Diagram of the workflow and functions used for parallel annotation.

3 Parallel Annotation Example

We can target 2 pre-defined features in 6 raw MS spectra file from the faahKO package using peakPantheR_parallelAnnotation(). For more details on the installation and input data employed, please consult the Getting Started with peakPantheR vignette.

3.1 Input Data

First the paths to 3 MS file from the faahKO are located and used as input spectras. In this example these 3 samples are considered as representative of the whole run (e.g. Quality Control samples):

library(faahKO)
## file paths
input_spectraPaths  <- c(system.file('cdf/KO/ko15.CDF', package = "faahKO"),
                        system.file('cdf/KO/ko16.CDF', package = "faahKO"),
                        system.file('cdf/KO/ko18.CDF', package = "faahKO"))
input_spectraPaths
#> [1] "/home/biocbuild/bbs-3.15-bioc/R/library/faahKO/cdf/KO/ko15.CDF"
#> [2] "/home/biocbuild/bbs-3.15-bioc/R/library/faahKO/cdf/KO/ko16.CDF"
#> [3] "/home/biocbuild/bbs-3.15-bioc/R/library/faahKO/cdf/KO/ko18.CDF"

Two targeted features (e.g. compounds, fragments, adducts, …) are defined and stored in a table with as columns:

  • cpdID (numeric)
  • cpdName (character)
  • rtMin (sec)
  • rtMax (sec)
  • rt (sec, optional / NA)
  • mzMin (m/z)
  • mzMax (m/z)
  • mz (m/z, optional / NA)
# targetFeatTable
input_targetFeatTable <- data.frame(matrix(vector(), 2, 8, dimnames=list(c(), 
                        c("cpdID", "cpdName", "rtMin", "rt", "rtMax", "mzMin", 
                            "mz", "mzMax"))), stringsAsFactors=FALSE)
input_targetFeatTable[1,] <- c("ID-1", "Cpd 1", 3310., 3344.888, 3390., 
                                522.194778, 522.2, 522.205222)
input_targetFeatTable[2,] <- c("ID-2", "Cpd 2", 3280., 3385.577, 3440., 
                                496.195038, 496.2, 496.204962)
input_targetFeatTable[,c(3:8)] <- sapply(input_targetFeatTable[,c(3:8)], 
                                        as.numeric)
━━━━━━━━━━━━━━━━
** Given instruction 1 **
Edit the part of the parallel annotation passage that opens with the words containing "Two targeted features" and closes with "(m/z, optional / NA)", replacing "optional" with "not required" wherever it appears.
** Given instruction 2 **
Name every column that the bulleted list in the parallel annotation passage gives for the table of targeted features.

** Supplied material **
━━━━━━━━━━━━━━━━
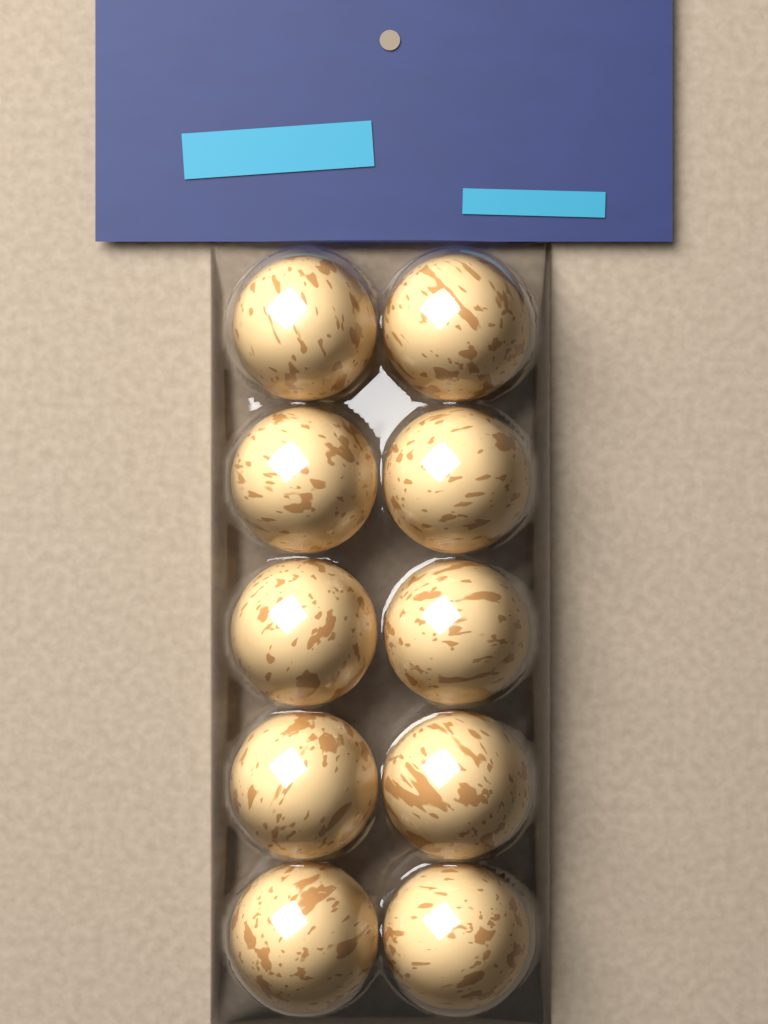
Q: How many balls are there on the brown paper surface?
━━━━━━━━━━━━━━━━
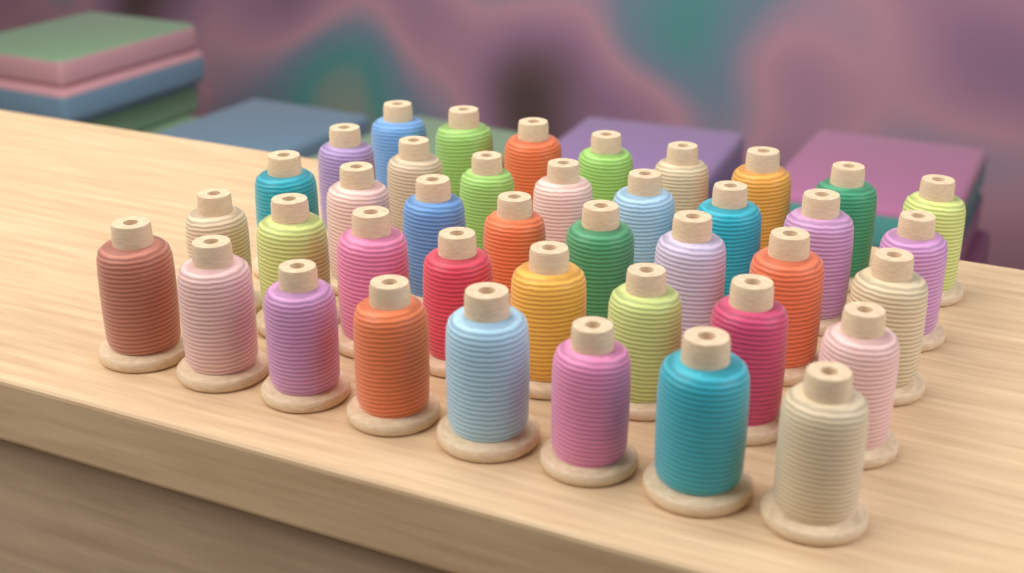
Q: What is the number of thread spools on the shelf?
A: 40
━━━━━━━━━━━━━━━━
** Expected answer 1 **
Two targeted features (e.g. compounds, fragments, adducts, …) are defined and stored in a table with as columns:

  • cpdID (numeric)
  • cpdName (character)
  • rtMin (sec)
  • rtMax (sec)
  • rt (sec, not required / NA)
  • mzMin (m/z)
  • mzMax (m/z)
  • mz (m/z, not required / NA)

** Expected answer 2 **
cpdID, cpdName, rtMin, rtMax, rt, mzMin, mzMax, mz